Every practice and possibly even practitioner will have a different set of qualifiers that creates their ideal patient. There are a few qualities that universally go on all ideal patient profiles.
All ideal patients are patients:
• You enjoy working with
• That need your help
• Who will happily pay what you are worth (privately, via insurance, or a combination)
• That will get great results from the services you can/do offer
Now taking a look at just that short list of criteria, can you imagine what it would be like to have a practice full of these types of patients?
Why is discovering your ideal patient important?
Rather than aiming for an ever-increasing quantity of patients, you can improve your practice by improving the quality of your patients. The concept is simple, quality over quantity.
How do you discover your ideal patient?
We are going to start with categorizing your current patients so you can see what your ideal patients have in common, then creating your ideal patient client profile, identifying who they are, what their issues tend to be, and how to identify their biggest problems. Then, we'll look at obstacles and challenges that you have the solutions for (or can create solutions for) and where to find them.
Again, knowing your ideal patient is so important; it is the foundation of creating a successful (and personally fulfilling) practice. Without knowing this you won't have a clear picture on the best way to talk to your ideal patients (so that they listen and are in engaged), what to do for your them, you won’t know what products and services to create for them you won’t know where to reach them ...
Step 1: Categorizing Your Current Patients
The best place to begin to find your ideal patient is to start with what you have. You may have hundreds or even thousands of patients that have been thru your doors over the years. Pick a random day's patients load, maybe two days: one you remember as a great day and one you remember as a so-so or bad day.

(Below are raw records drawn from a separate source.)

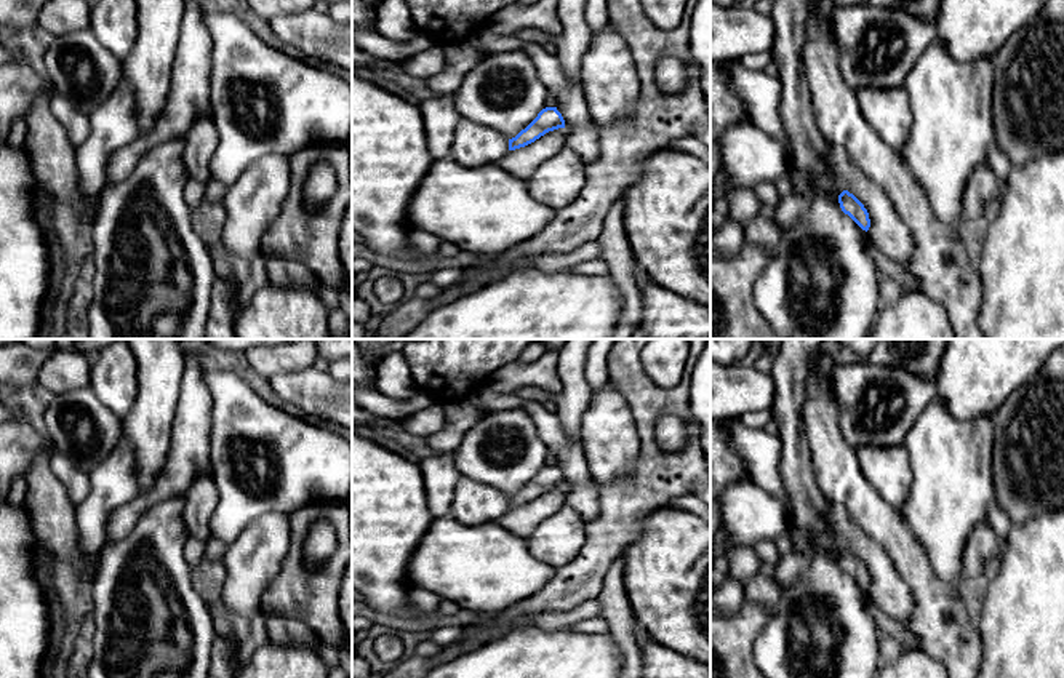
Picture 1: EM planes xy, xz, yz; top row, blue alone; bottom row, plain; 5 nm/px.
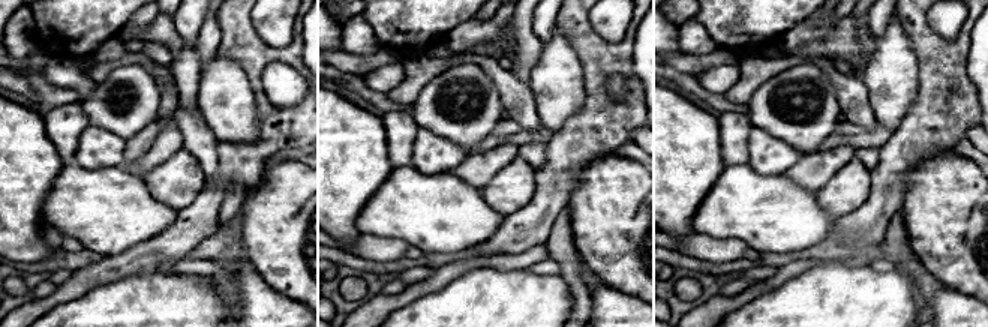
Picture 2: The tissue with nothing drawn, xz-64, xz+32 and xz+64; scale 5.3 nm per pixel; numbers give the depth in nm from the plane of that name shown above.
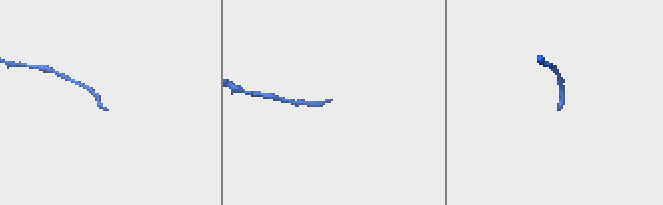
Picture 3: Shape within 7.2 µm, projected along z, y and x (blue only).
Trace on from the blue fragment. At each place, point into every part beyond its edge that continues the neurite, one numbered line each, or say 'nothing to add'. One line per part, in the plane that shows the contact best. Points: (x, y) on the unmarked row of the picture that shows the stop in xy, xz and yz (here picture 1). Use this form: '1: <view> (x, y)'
nothing to add

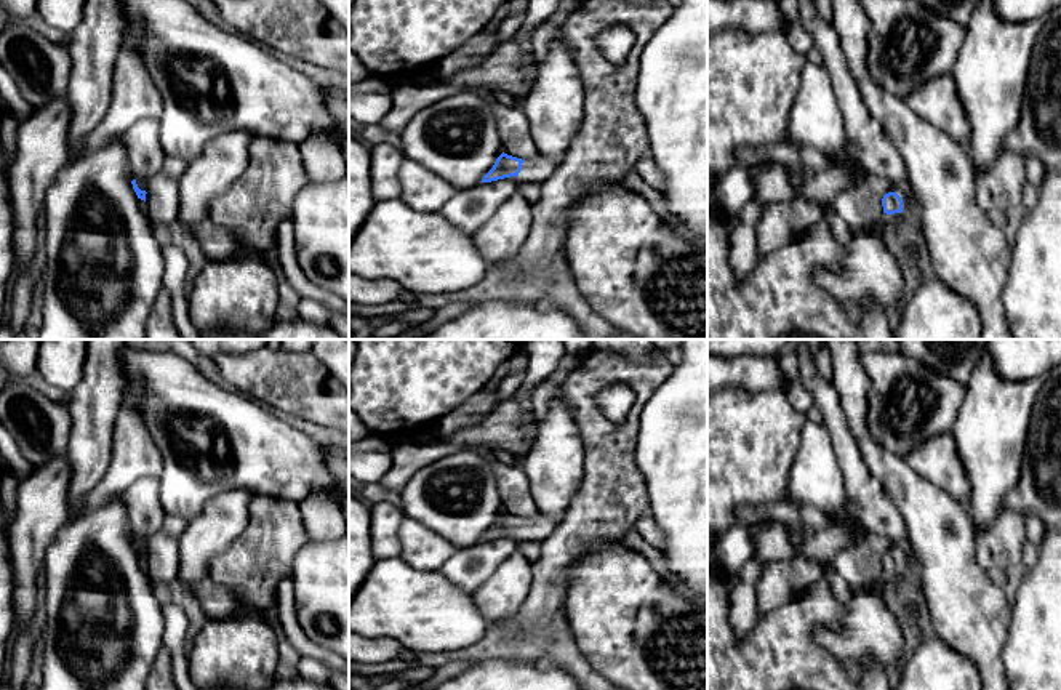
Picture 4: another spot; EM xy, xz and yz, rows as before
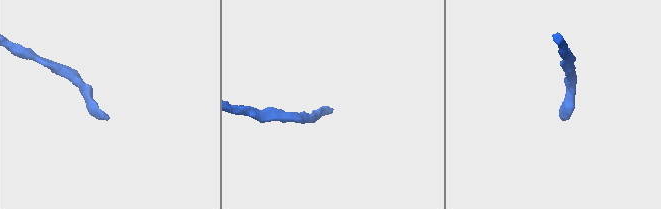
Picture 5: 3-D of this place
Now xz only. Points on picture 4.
1: xz (535, 529)

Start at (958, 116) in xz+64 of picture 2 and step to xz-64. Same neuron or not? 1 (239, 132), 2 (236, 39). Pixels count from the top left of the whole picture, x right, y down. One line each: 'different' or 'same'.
1: different
2: same

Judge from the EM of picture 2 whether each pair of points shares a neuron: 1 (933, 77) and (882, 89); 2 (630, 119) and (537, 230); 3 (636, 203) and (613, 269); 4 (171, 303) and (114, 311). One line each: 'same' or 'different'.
1: different
2: same
3: same
4: same

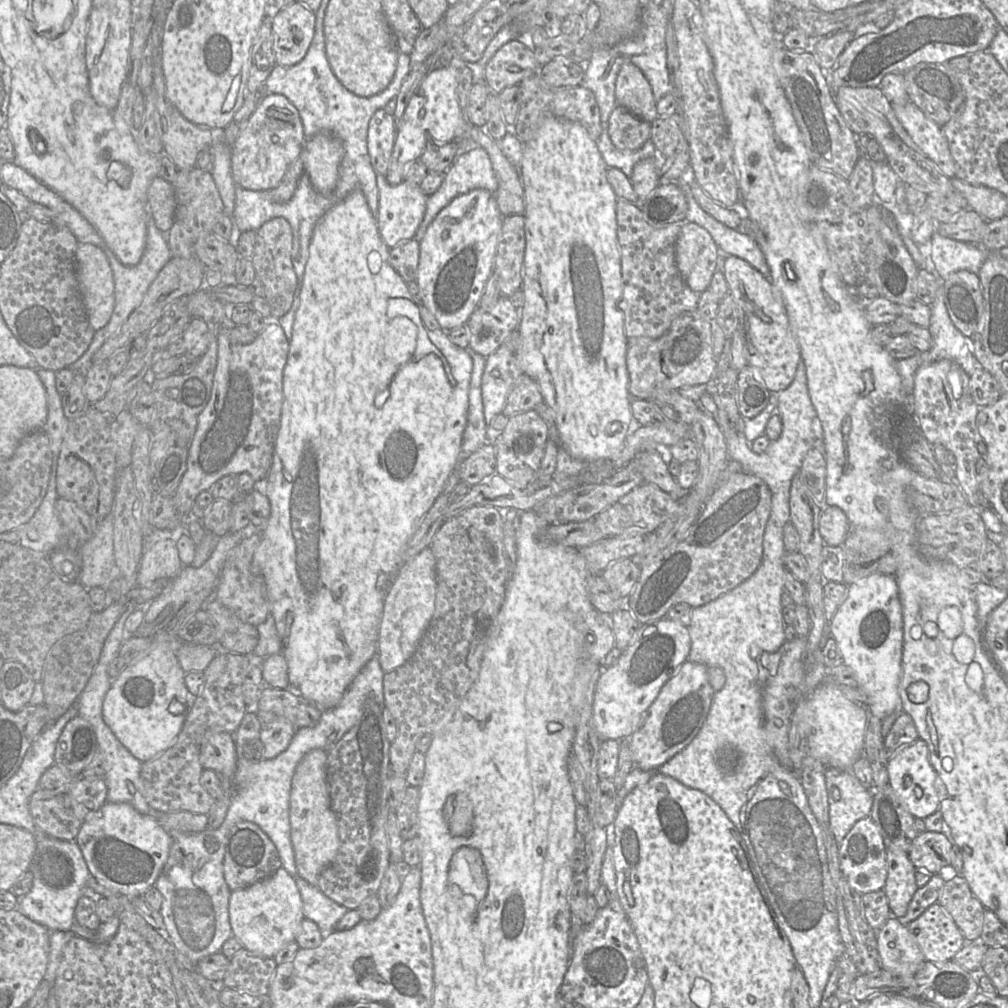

If you are still using paper charts, pull all of their charts; you are going to create five stacks of these charts, categorizing your patients as a number between one and five and placing them in the appropriate stack. The number one is the best patients of the day (or your practice) and number five is the worst patients of the day (or in your practice) numbers two thru four are somewhere in the middle.
Remember, your category-one and -two patients are those who you enjoy working with, need your help, are happy to pay you, and who will refer other like people (or come from a referral source who will).
If you are on an EHR system, great! Print the day's schedule for the two days, review the charts, remember the patients, view their collections information, and categorize them in the same way. Simply write the number next to the patient name, one to five.
Once you have everyone sorted out, gather your ones and twos and begin to look for common threads. Why did they come to you? Are they all professionals? Blue-collar? Single? Young?Old? Married? Moms? Do they all have a particular health concern? What is their insurance? What are their health attitudes?
There are no specific rules here, and after analyzing these patients you may discover that the unique factors in your ideal patient transcend age, sex, income, occupation, and other qualifiers: Your ideal patient maybe an attitudinal description.
One of my clients is a young family practice physician, and she enjoys working with young executives who are busy and on a tight schedule, and travel frequently. She caters to these executives locally and provides telemedical care for established patients while they travel also. She has identified her ideal patient as an age range, income level, and lifestyle and is now catering to them.
Once you have all of the common threads sorted out, begin to create your ideal patient profile based on these traits. This profile will serve as a guide for you to speak to and find your ideal patients (in your marketing efforts and otherwise) and begin to transform your practice physically (in your office amenities) and service-wise to meet the needs of your ideal patient.
In my previous example, my client who serves busy executives made sure her waiting room had free wireless Internet. She also offers these executives "walk-in" hours that our slightly earlier and slightly later than typical office hours. Her practice has coffee, tea, and bottled water available. She offers established patients telemedicine appointments when they are traveling.